# Diving Khorfakkan , red tide?



## titotu (Feb 1, 2009)

Hi, has anyone dived in Khorfakkan recently? According to the dive center, the red tide has remained unseen for the last 2 weeks... We are going this WE.


----------



## ratpick_2000 (Jan 30, 2009)

titotu said:


> Hi, has anyone dived in Khorfakkan recently? According to the dive center, the red tide has remained unseen for the last 2 weeks... We are going this WE.


I was in Al Aqah at the weekend - no sign of red tide there, just nice clear blue water. We went snorkelling at Snoopy Island at it was fine.

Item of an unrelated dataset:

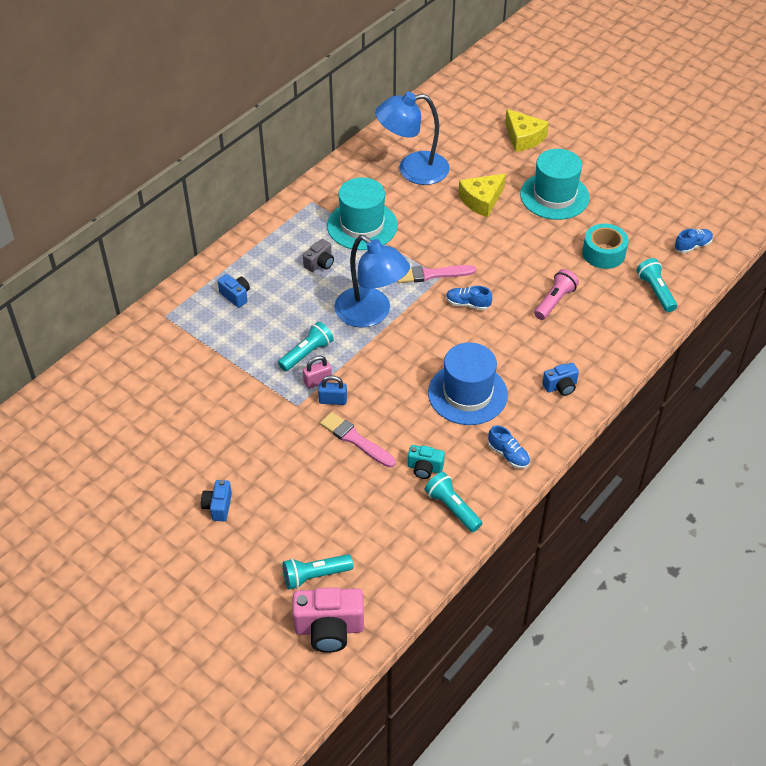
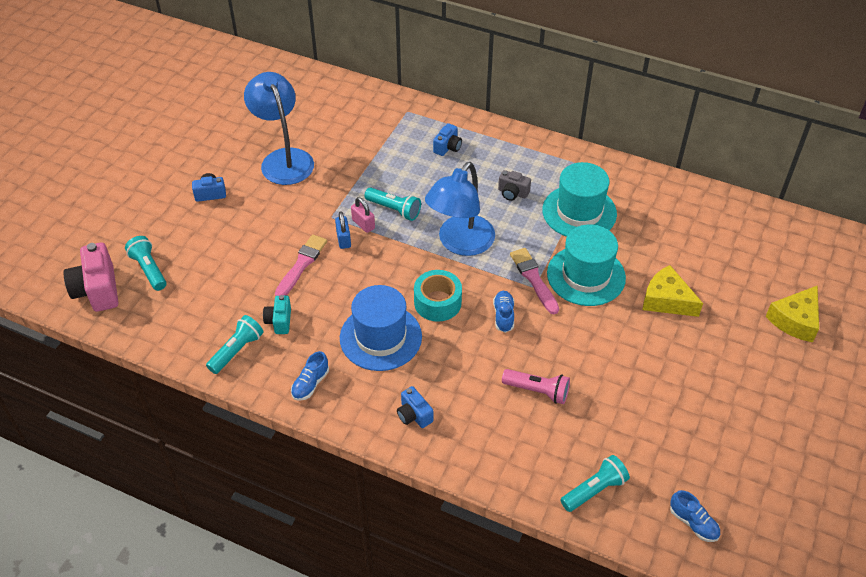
camera: 75 degrees right, 0 degrees up
(412, 170) = (683, 234): blue lamp -> blue lamp (283, 159)
(554, 196) = (709, 365): turquoise hat -> turquoise hat (586, 275)
(603, 253) = (635, 428): turquoise tape -> turquoise tape (437, 302)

Problem for you is, Red Tide can appear overnight, so no-one will give you an entirely accurate answer. You have to take your chances my friend


----------



## titotu (Feb 1, 2009)

ratpick_2000 said:


> I was in Al Aqah at the weekend - no sign of red tide there, just nice clear blue water. We went snorkelling at Snoopy Island at it was fine.
> 
> Problem for you is, Red Tide can appear overnight, so no-one will give you an entirely accurate answer. You have to take your chances my friend


Thanks Ratpick, we did take a chance, and no red tide at all, was all good. Thanks


----------



## mazdaRX8 (Jul 13, 2008)

What is this so called red-tide??


----------



## titotu (Feb 1, 2009)

mazdaRX8 said:


> What is this so called red-tide??


Red tide is a common name for a phenomenon more correctly known as an algal bloom, an event in which estuarine, marine, or fresh water algae accumulate rapidly in the water column. These algae, more specifically phytoplankton, are single-celled protists, plant-like organisms that can form dense, visible patches near the water's surface.

When the algae are present in high concentrations, the water appears to be discoloured or murky, varying in colour from purple to almost pink, normally being red or green.


----------